■ Assignment ■
Reproduce every line of text in the material below word for word, and leave the pictures out of your answer.

■ Recorded data ■

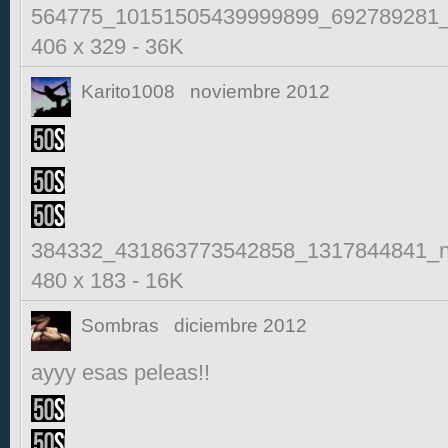
564775_10151505439999899_692789281_
406 x 329
-
36K
Karito1008
noviembre 2012
384332_431863773542858_1317844841_n
480 x 183
-
16K
Sombras
diciembre 2012
ayyy esas peleas!!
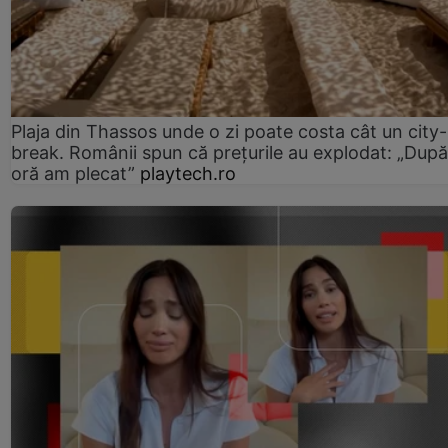
Plaja din Thassos unde o zi poate costa cât un city-
break. Românii spun că prețurile au explodat: „După
oră am plecat”
playtech.ro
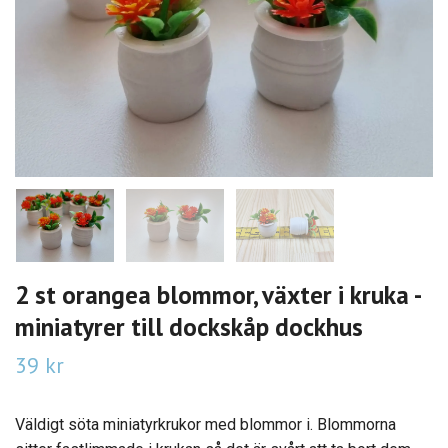
2 st orangea blommor, växter i kruka -
miniatyrer till dockskåp dockhus
39 kr
Väldigt söta miniatyrkrukor med blommor i. Blommorna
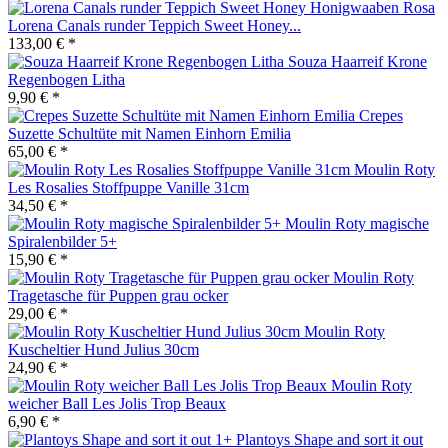
Lorena Canals runder Teppich Sweet Honey...
133,00 € *
Souza Haarreif Krone
Regenbogen Litha
9,90 € *
Crepes
Suzette Schultüte mit Namen Einhorn Emilia
65,00 € *
Moulin Roty
Les Rosalies Stoffpuppe Vanille 31cm
34,50 € *
Moulin Roty magische
Spiralenbilder 5+
15,90 € *
Moulin Roty
Tragetasche für Puppen grau ocker
29,00 € *
Moulin Roty
Kuscheltier Hund Julius 30cm
24,90 € *
Moulin Roty
weicher Ball Les Jolis Trop Beaux
6,90 € *
Plantoys Shape and sort it out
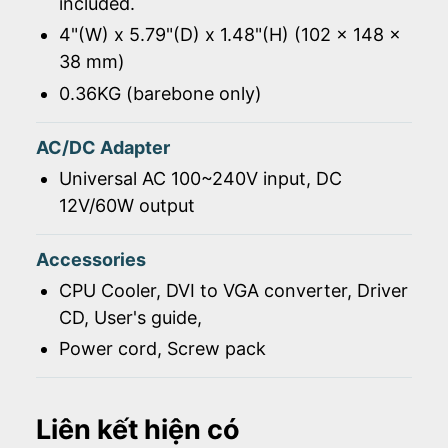
included.
4"(W) x 5.79"(D) x 1.48"(H) (102 x 148 x
38 mm)
0.36KG (barebone only)
AC/DC Adapter
Universal AC 100~240V input, DC
12V/60W output
Accessories
CPU Cooler, DVI to VGA converter, Driver
CD, User's guide,
Power cord, Screw pack
Liên kết hiện có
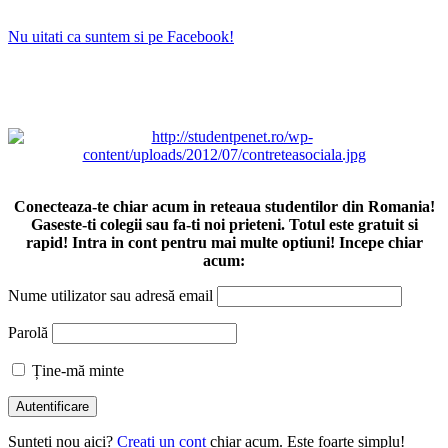
Nu uitati ca suntem si pe Facebook!
Conecteaza-te chiar acum in reteaua studentilor din Romania!
Gaseste-ti colegii sau fa-ti noi prieteni. Totul este gratuit si
rapid! Intra in cont pentru mai multe optiuni! Incepe chiar
acum:
Nume utilizator sau adresă email
Parolă
Ține-mă minte
Sunteti nou aici?
Creati un cont
chiar acum. Este foarte simplu!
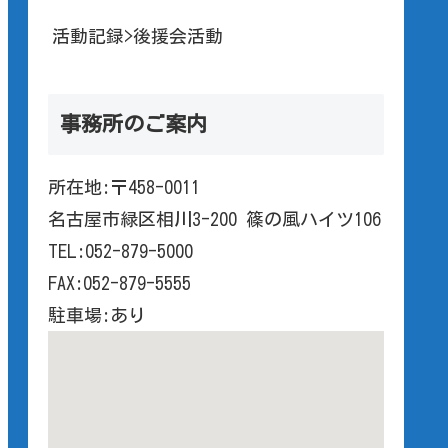
活動記録>後援会活動
事務所のご案内
所在地:〒458-0011
名古屋市緑区相川3-200 篠の風ハイツ106
TEL:052-879-5000
FAX:052-879-5555
駐車場:あり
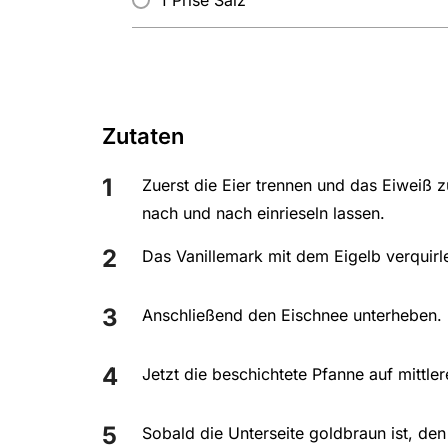
Zutaten
Zuerst die Eier trennen und das Eiweiß 
nach und nach einrieseln lassen.
Das Vanillemark mit dem Eigelb verquirl
Anschließend den Eischnee unterheben.
Jetzt die beschichtete Pfanne auf mittle
Sobald die Unterseite goldbraun ist, den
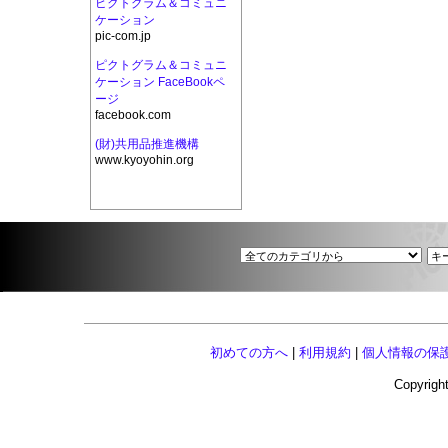
ピクトグラム＆コミュニ
ケーション
pic-com.jp
ピクトグラム＆コミュニ
ケーション FaceBookペ
ージ
facebook.com
(財)共用品推進機構
www.kyoyohin.org
初めての方へ
|
利用規約
|
個人情報の保
Copyright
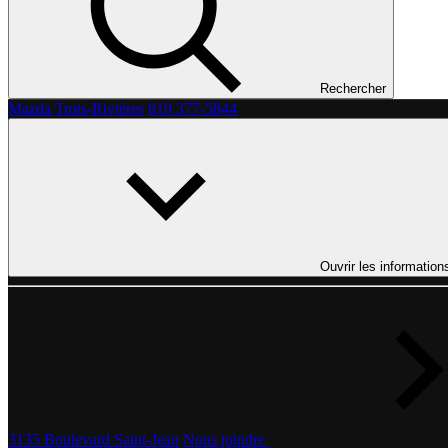
Rechercher
Mazda Trois-Rivières
819 377-5844
Ouvrir les information
3135 Boulevard Saint-Jean
Nous joindre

■ Output for this task ■
564775_10151505439999899_692789281_
406 x 329
-
36K
Karito1008
noviembre 2012
384332_431863773542858_1317844841_n
480 x 183
-
16K
Sombras
diciembre 2012
ayyy esas peleas!!
Plaja din Thassos unde o zi poate costa cât un city-
break. Românii spun că prețurile au explodat: „După
oră am plecat”
playtech.ro
2 st orangea blommor, växter i kruka -
miniatyrer till dockskåp dockhus
39 kr
Väldigt söta miniatyrkrukor med blommor i. Blommorna
Lorena Canals runder Teppich Sweet Honey...
133,00 € *
Souza Haarreif Krone
Regenbogen Litha
9,90 € *
Crepes
Suzette Schultüte mit Namen Einhorn Emilia
65,00 € *
Moulin Roty
Les Rosalies Stoffpuppe Vanille 31cm
34,50 € *
Moulin Roty magische
Spiralenbilder 5+
15,90 € *
Moulin Roty
Tragetasche für Puppen grau ocker
29,00 € *
Moulin Roty
Kuscheltier Hund Julius 30cm
24,90 € *
Moulin Roty
weicher Ball Les Jolis Trop Beaux
6,90 € *
Plantoys Shape and sort it out
included.
4"(W) x 5.79"(D) x 1.48"(H) (102 x 148 x
38 mm)
0.36KG (barebone only)
AC/DC Adapter
Universal AC 100~240V input, DC
12V/60W output
Accessories
CPU Cooler, DVI to VGA converter, Driver
CD, User's guide,
Power cord, Screw pack
Liên kết hiện có
Nu uitati ca suntem si pe Facebook!
Conecteaza-te chiar acum in reteaua studentilor din Romania!
Gaseste-ti colegii sau fa-ti noi prieteni. Totul este gratuit si
rapid! Intra in cont pentru mai multe optiuni! Incepe chiar
acum:
Nume utilizator sau adresă email
Parolă
Ține-mă minte
Sunteti nou aici?
Creati un cont
chiar acum. Este foarte simplu!
活動記録>後援会活動
事務所のご案内
所在地:〒458-0011
名古屋市緑区相川3-200 篠の風ハイツ106
TEL:052-879-5000
FAX:052-879-5555
駐車場:あり
Zutaten
Zuerst die Eier trennen und das Eiweiß 
nach und nach einrieseln lassen.
Das Vanillemark mit dem Eigelb verquirl
Anschließend den Eischnee unterheben.
Jetzt die beschichtete Pfanne auf mittle
Sobald die Unterseite goldbraun ist, den
ピクトグラム＆コミュニ
ケーション
pic-com.jp
ピクトグラム＆コミュニ
ケーション FaceBookペ
ージ
facebook.com
(財)共用品推進機構
www.kyoyohin.org
初めての方へ
|
利用規約
|
個人情報の保
Copyright
Rechercher
Mazda Trois-Rivières
819 377-5844
Ouvrir les information
3135 Boulevard Saint-Jean
Nous joindre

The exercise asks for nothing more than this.